### SOURCE TEXT
Content starts
A Mathematician's Simple Yet Profound Arguments for ID

By Andrew McDiarmid

A Mathematician's Simple Yet Profound Arguments for ID

No amount of small, blind, and gradual changes to the steam engine could ever have produced the internal combustion engine. To get to that fundamentally new type of engine, an infusion of new information was required. That analogy can be applied to the origin of biological life, too. The spectacular order, complexity, and design we see in life could not have been achieved gradually by a process that lacked foresight. On a new episode of ID the Future, I welcome mathematician Granville Sewell to the podcast to share some of his compelling arguments for intelligent design.

Only Intelligent Design

Sewell brings to bear more than four decades of experience in mathematics and software development to draw compelling analogies between the development of complex life and human engineering. He explains that both feature large jumps where major new features appear, indicative of deliberate planning rather than gradual, incremental steps. He also discusses how the ubiquity of convergence in biology -- where similar complex features arise independently -- strongly implies common design instead of common descent. Sewell contends that Darwinian evolution, which must proceed through numerous slight modifications, cannot explain the development of new organs or systems. Gradual change is impossible, because major innovations require passing through initial useless stages that would not be selected for function. Only intelligent design, which can look ahead, could guide the development of features that are useless until almost perfect.
Content ends
Records taken from a collection:
Content starts
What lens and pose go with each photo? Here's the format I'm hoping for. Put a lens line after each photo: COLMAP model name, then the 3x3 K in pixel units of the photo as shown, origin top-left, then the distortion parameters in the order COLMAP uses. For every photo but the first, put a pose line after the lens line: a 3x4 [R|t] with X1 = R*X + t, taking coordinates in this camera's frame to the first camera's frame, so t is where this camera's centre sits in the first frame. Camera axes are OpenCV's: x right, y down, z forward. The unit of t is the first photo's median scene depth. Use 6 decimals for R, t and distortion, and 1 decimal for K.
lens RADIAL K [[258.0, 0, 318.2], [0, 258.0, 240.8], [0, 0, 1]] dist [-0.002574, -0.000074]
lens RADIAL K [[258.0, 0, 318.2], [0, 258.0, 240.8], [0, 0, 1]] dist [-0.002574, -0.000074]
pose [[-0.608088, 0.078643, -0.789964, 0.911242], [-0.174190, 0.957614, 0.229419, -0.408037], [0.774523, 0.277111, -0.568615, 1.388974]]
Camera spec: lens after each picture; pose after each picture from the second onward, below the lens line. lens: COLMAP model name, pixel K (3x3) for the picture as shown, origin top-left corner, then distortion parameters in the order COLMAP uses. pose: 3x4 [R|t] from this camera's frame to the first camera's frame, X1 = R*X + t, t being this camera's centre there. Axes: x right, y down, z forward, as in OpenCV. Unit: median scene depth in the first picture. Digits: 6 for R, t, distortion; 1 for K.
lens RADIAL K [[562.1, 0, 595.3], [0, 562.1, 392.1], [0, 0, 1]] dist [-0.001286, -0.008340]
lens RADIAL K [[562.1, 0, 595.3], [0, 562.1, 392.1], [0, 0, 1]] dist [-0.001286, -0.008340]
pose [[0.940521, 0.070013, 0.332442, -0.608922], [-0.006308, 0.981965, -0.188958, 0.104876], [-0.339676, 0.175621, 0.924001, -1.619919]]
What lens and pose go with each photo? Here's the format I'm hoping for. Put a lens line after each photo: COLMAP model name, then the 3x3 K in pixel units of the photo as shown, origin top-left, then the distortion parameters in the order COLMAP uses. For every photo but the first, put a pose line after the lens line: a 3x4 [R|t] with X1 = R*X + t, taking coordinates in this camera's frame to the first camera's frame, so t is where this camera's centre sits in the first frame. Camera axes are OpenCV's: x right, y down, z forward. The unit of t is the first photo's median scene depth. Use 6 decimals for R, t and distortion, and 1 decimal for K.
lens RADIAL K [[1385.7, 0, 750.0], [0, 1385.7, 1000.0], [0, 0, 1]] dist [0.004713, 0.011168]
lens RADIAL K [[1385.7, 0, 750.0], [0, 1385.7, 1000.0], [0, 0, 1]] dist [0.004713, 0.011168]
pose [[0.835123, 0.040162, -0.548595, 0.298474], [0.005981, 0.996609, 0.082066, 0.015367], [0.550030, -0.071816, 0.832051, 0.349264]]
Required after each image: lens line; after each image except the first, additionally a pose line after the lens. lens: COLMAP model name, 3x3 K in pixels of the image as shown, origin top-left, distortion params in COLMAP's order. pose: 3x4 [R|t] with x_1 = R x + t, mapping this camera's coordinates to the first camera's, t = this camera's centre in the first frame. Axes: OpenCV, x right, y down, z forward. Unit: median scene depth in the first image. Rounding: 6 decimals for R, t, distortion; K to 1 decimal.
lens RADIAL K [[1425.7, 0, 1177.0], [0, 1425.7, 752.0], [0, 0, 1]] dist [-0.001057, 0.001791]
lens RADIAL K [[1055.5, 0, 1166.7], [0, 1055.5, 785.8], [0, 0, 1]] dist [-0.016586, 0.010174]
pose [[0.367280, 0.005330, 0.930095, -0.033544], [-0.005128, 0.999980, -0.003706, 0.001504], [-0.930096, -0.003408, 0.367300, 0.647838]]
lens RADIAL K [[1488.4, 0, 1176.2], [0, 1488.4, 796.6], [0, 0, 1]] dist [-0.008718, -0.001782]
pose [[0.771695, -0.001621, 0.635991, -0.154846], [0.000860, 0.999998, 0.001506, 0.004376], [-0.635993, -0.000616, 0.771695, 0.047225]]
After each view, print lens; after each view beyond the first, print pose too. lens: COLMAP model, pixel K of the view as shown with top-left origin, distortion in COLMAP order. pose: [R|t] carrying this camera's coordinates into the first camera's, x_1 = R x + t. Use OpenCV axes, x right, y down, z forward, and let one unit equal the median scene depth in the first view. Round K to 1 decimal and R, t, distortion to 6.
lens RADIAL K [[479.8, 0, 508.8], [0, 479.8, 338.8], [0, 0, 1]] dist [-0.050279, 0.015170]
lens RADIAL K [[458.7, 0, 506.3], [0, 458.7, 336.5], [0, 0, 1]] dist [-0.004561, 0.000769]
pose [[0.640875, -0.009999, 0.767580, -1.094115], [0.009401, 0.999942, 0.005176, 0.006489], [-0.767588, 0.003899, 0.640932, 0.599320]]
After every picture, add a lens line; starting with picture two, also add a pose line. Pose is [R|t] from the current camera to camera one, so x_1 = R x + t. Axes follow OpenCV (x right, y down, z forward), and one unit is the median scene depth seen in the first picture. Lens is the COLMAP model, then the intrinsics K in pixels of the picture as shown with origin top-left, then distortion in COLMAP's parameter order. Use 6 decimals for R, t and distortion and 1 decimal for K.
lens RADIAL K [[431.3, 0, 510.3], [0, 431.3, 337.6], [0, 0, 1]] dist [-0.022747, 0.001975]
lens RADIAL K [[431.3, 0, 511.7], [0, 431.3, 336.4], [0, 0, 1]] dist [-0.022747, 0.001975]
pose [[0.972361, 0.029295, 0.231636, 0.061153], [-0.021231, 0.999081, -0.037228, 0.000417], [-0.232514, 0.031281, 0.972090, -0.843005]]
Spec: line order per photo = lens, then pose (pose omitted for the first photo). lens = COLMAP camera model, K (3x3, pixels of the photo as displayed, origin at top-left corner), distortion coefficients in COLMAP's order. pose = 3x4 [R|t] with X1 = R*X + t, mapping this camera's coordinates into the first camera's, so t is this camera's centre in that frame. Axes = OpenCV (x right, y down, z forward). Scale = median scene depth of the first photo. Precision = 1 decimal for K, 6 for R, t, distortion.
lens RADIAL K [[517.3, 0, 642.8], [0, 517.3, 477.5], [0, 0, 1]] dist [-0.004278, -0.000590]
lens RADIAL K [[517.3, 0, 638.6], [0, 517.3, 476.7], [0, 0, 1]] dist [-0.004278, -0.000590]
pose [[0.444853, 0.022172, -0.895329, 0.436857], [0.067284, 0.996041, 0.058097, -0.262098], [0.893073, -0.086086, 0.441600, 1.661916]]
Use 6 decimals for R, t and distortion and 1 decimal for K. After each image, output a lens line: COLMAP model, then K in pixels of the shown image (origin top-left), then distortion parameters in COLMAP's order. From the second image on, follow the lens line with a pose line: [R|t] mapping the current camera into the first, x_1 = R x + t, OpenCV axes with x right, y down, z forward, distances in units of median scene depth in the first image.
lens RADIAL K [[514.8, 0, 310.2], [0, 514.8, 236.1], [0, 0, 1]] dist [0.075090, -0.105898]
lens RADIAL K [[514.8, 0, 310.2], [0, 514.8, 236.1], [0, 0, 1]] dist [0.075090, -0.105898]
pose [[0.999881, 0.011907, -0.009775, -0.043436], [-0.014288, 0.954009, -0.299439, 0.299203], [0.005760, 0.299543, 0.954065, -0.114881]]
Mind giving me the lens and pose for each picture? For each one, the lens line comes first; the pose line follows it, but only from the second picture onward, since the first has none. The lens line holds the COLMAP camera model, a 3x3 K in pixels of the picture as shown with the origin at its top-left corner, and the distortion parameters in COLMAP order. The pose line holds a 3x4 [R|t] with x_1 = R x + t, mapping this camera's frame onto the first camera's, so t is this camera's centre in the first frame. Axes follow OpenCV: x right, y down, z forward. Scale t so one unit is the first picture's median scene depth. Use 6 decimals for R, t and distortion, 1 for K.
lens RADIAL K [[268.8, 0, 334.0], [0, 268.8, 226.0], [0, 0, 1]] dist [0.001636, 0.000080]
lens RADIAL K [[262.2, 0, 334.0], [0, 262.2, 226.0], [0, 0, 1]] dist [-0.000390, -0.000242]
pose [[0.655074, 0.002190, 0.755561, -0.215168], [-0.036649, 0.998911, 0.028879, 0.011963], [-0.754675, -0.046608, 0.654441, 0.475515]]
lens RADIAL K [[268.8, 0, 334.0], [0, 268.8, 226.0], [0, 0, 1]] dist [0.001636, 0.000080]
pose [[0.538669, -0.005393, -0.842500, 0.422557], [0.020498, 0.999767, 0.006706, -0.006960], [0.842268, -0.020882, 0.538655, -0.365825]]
Content ends
### AIM OF THE EXERCISE
Resume the article about Granville Sewell's arguments for intelligent design, starting right after its last sentence. These records have no connection to the article on intelligent design.

### TASK OUTPUT
The Laws of Nature

Another powerful argument Sewell makes for design in nature is based on the laws of nature. The belief that life arose without intelligence implies that the unintelligent forces of physics alone could rearrange fundamental particles into objects like computers, jet airplanes, and smartphones. He argues that while the Earth is an open system receiving energy from the sun, the extreme improbability of order increasing from disorder persists unless something enters the system that makes the increase not extremely improbable. It's widely known that natural processes tend to turn order into disorder. So why would proponents of Darwinian evolution be prepared to believe that natural selection is the one unintelligent process in the universe that can reverse that rule to create spectacular order out of disorder?

We might think that mathematicians are focused on incredibly complex ideas and equations, far above the everyday thoughts of the rest of us. But as Sewell points out, mathematicians are trained to value simplicity, and complex problems can often be solved in simple ways. Sewell's straightforward yet profound arguments for intelligent design are worth memorizing and sharing with your friends, family, and associates.